*** DATA FOR PROCESSING ***

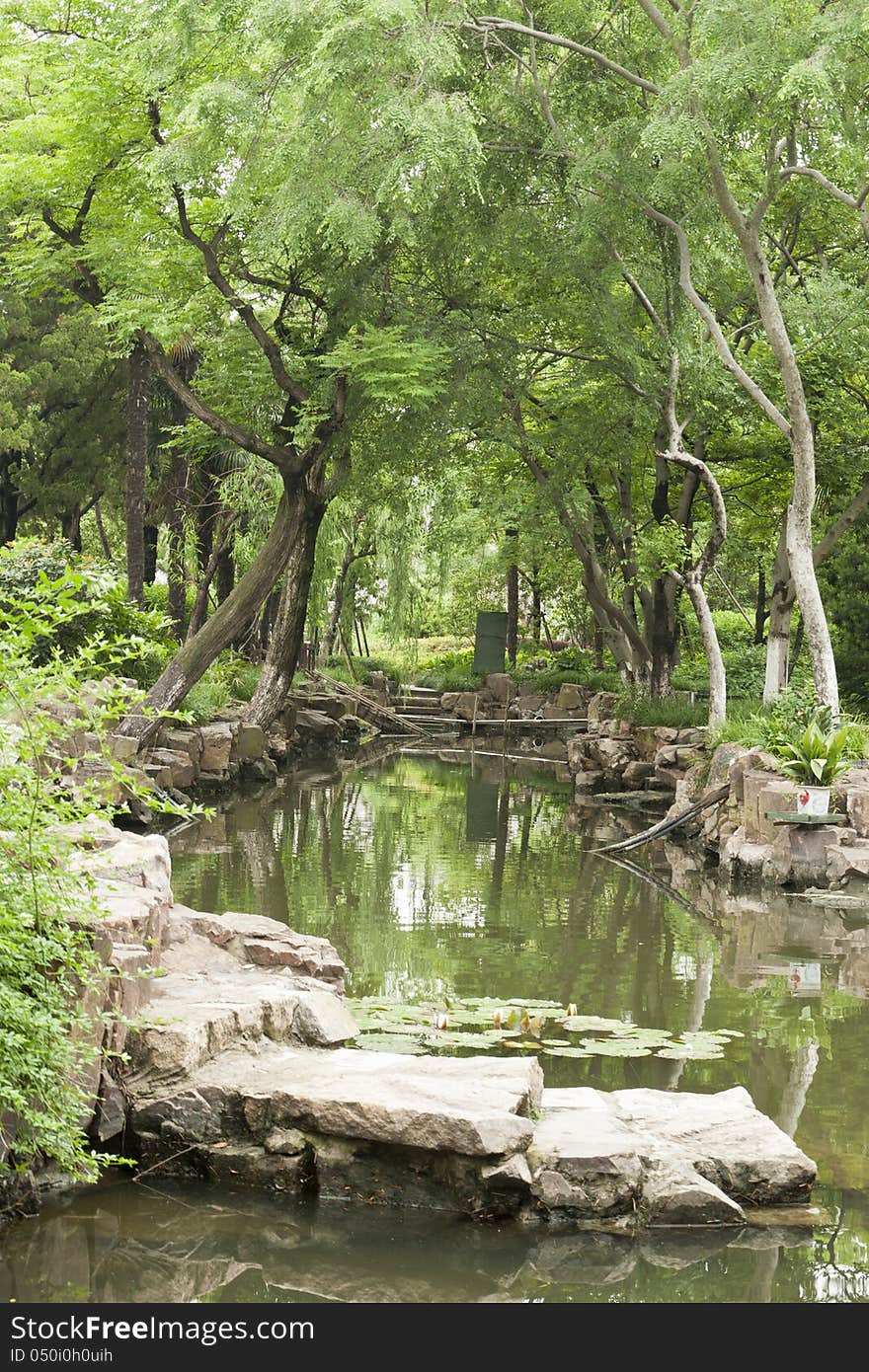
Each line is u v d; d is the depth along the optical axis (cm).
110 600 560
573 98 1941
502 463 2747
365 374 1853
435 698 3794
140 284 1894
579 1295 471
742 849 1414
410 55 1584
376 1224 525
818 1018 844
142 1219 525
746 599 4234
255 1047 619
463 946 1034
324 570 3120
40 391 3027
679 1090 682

*** End of DATA FOR PROCESSING ***
*** DATA FOR PROCESSING ***

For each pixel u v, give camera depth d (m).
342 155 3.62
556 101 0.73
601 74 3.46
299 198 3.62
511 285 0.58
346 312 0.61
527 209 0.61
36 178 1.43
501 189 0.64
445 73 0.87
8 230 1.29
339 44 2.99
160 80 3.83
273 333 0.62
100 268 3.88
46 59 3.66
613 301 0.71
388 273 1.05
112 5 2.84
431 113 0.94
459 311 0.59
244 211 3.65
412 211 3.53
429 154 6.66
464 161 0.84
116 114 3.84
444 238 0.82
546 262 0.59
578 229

*** End of DATA FOR PROCESSING ***
*** DATA FOR PROCESSING ***

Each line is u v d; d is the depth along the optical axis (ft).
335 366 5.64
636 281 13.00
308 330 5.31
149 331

*** End of DATA FOR PROCESSING ***

### EXERCISE DETAILS
Using the listing above, copy exactly the line that contains "optical axis (cm).", the line that contains "679 1090 682", and each line that falls between them.

### OUTPUT FOR THIS TASK
Each line is u v d; d is the depth along the optical axis (cm).
110 600 560
573 98 1941
502 463 2747
365 374 1853
435 698 3794
140 284 1894
579 1295 471
742 849 1414
410 55 1584
376 1224 525
818 1018 844
142 1219 525
746 599 4234
255 1047 619
463 946 1034
324 570 3120
40 391 3027
679 1090 682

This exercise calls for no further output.